ECMFA'19 Keynotes

Friedrich Steimann (University of Hagen, Germany)

« Fatal Abstraction »

The ability to abstract, and to reason in abstract terms, is one of the key achievements of the human mind. Without abstraction, there would not be language, and without language, there would not be software. As software people, we deal with abstractions all the time — in a computer there are no “real things,” only abstractions, and if we are not good with abstractions, we had better choose a different profession.

And yet, the use of abstraction is not without problems — problems solved or decisions made at an abstract level are useless unless they carry over to the concrete, where they are challenged by the details being abstracted from. One such detail may suffice to void an abstraction and everything built on it. With details out of sight, such failures come as surprises, and the higher the towers of abstraction, the greater the risk of failure.

In this talk, I look at the pitfalls of abstraction from three different perspectives: programming, software engineering, and management. I conclude that in all three disciplines, making abstractions safe is so difficult that it may very well defeat its benefits, that is, that one might be better off dealing with the details from start to end.
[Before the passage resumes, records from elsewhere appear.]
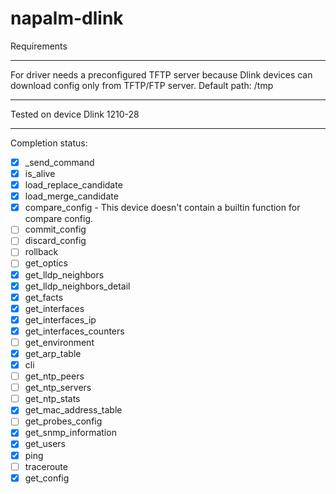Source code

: # napalm-dlink
Requirements
************
For driver needs a preconfigured TFTP server because Dlink devices can download config only from TFTP/FTP server. 
Default path: /tmp
************
Tested on device Dlink 1210-28
************

Сompletion status:
- [x] _send_command
- [x] is_alive
- [x] load_replace_candidate
- [x] load_merge_candidate
- [x] compare_config - This device doesn't contain a builtin function for compare config.
- [ ] commit_config
- [ ] discard_config
- [ ] rollback
- [ ] get_optics
- [x] get_lldp_neighbors
- [x] get_lldp_neighbors_detail
- [x] get_facts
- [x] get_interfaces
- [x] get_interfaces_ip
- [x] get_interfaces_counters
- [ ] get_environment
- [x] get_arp_table
- [x] cli
- [ ] get_ntp_peers
- [ ] get_ntp_servers
- [ ] get_ntp_stats
- [x] get_mac_address_table
- [ ] get_probes_config
- [x] get_snmp_information
- [x] get_users
- [x] ping
- [ ] traceroute
- [x] get_config
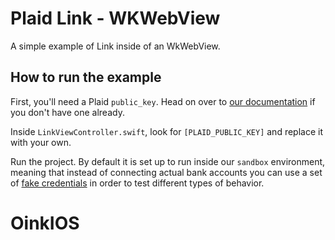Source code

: # Plaid Link - WKWebView

A simple example of Link inside of an WkWebView.

## How to run the example

First, you'll need a Plaid `public_key`. Head on over
to [our documentation][quickstart] if you don't have one already.

Inside `LinkViewController.swift`, look for `[PLAID_PUBLIC_KEY]` and replace it
with your own.

Run the project. By default it is set up to run inside our `sandbox`
environment, meaning that instead of connecting actual bank accounts you can use
a set of [fake credentials][sandbox-docs] in order to test different types of
behavior.

[quickstart]: https://plaid.com/docs/quickstart/
[sandbox-docs]: https://plaid.com/docs/api/#sandbox
# OinkIOS

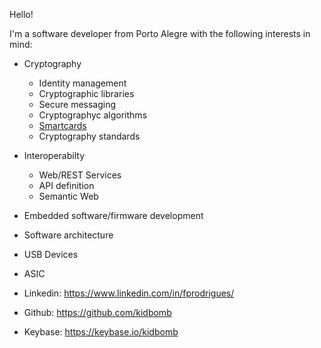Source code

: Hello!

I'm a software developer from Porto Alegre with the following interests in mind:

 * Cryptography
   * Identity management
   * Cryptographic libraries
   * Secure messaging
   * Cryptographyc algorithms
   * [Smartcards](smartcards.html)
   * Cryptography standards
 * Interoperabilty
   * Web/REST Services
   * API definition
   * Semantic Web
 * Embedded software/firmware development
 * Software architecture
 * USB Devices
 * ASIC


 * Linkedin: https://www.linkedin.com/in/fprodrigues/
 * Github: https://github.com/kidbomb
 * Keybase: https://keybase.io/kidbomb


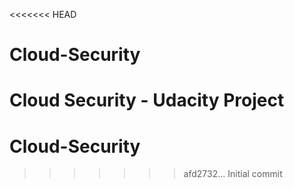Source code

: <<<<<<< HEAD
# Cloud-Security
Cloud Security - Udacity Project 
=======
# Cloud-Security
>>>>>>> afd2732... Initial commit

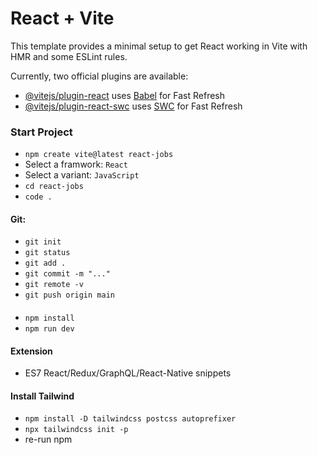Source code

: # React + Vite

This template provides a minimal setup to get React working in Vite with HMR and some ESLint rules.

Currently, two official plugins are available:

- [@vitejs/plugin-react](https://github.com/vitejs/vite-plugin-react/blob/main/packages/plugin-react/README.md) uses [Babel](https://babeljs.io/) for Fast Refresh
- [@vitejs/plugin-react-swc](https://github.com/vitejs/vite-plugin-react-swc) uses [SWC](https://swc.rs/) for Fast Refresh

### Start Project
- `npm create vite@latest react-jobs`
- Select a framwork: `React`
- Select a variant: `JavaScript`
- `cd react-jobs`
- `code .`
#### Git:
- `git init`
- `git status`
- `git add .`
- `git commit -m "..."`
- `git remote -v`
- `git push origin main`
#### 
- `npm install`
- `npm run dev`

#### Extension
- ES7 React/Redux/GraphQL/React-Native snippets

#### Install Tailwind
- `npm install -D tailwindcss postcss autoprefixer`
- `npx tailwindcss init -p`
- re-run npm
Ivan Kurtev (Altran, Eindhoven, The Netherland)

« Engineering of Software Factories for High-tech Industry – Experience and Challenges »

Modern software factories automate many aspects of software production and contribute to the overall increase in productivity of engineering processes. In the scope of its Model-Driven Engineering (MDE) set of solutions, Altran Netherlands advocates using Domain-Specific Languages (DSL) for implementing software factories. Although the current state-of-the-art MDE tools support many engineering tasks, the development of the required complex and highly-integrated language ecosystems is still a challenge. In this talk we share the experience of Altran in developing and managing DSL-based software factories in the high-tech industry. Furthermore, we take a critical look at the current state of practice and tools in DSL engineering and identify areas of improvement. We address the question if the process of DSL development itself enjoys the same level of automation and abstraction that it tries to bring to the DSL users. The talk concludes with an outline of potential research areas and a discussion on achieving a better alignment between the academic research and industry.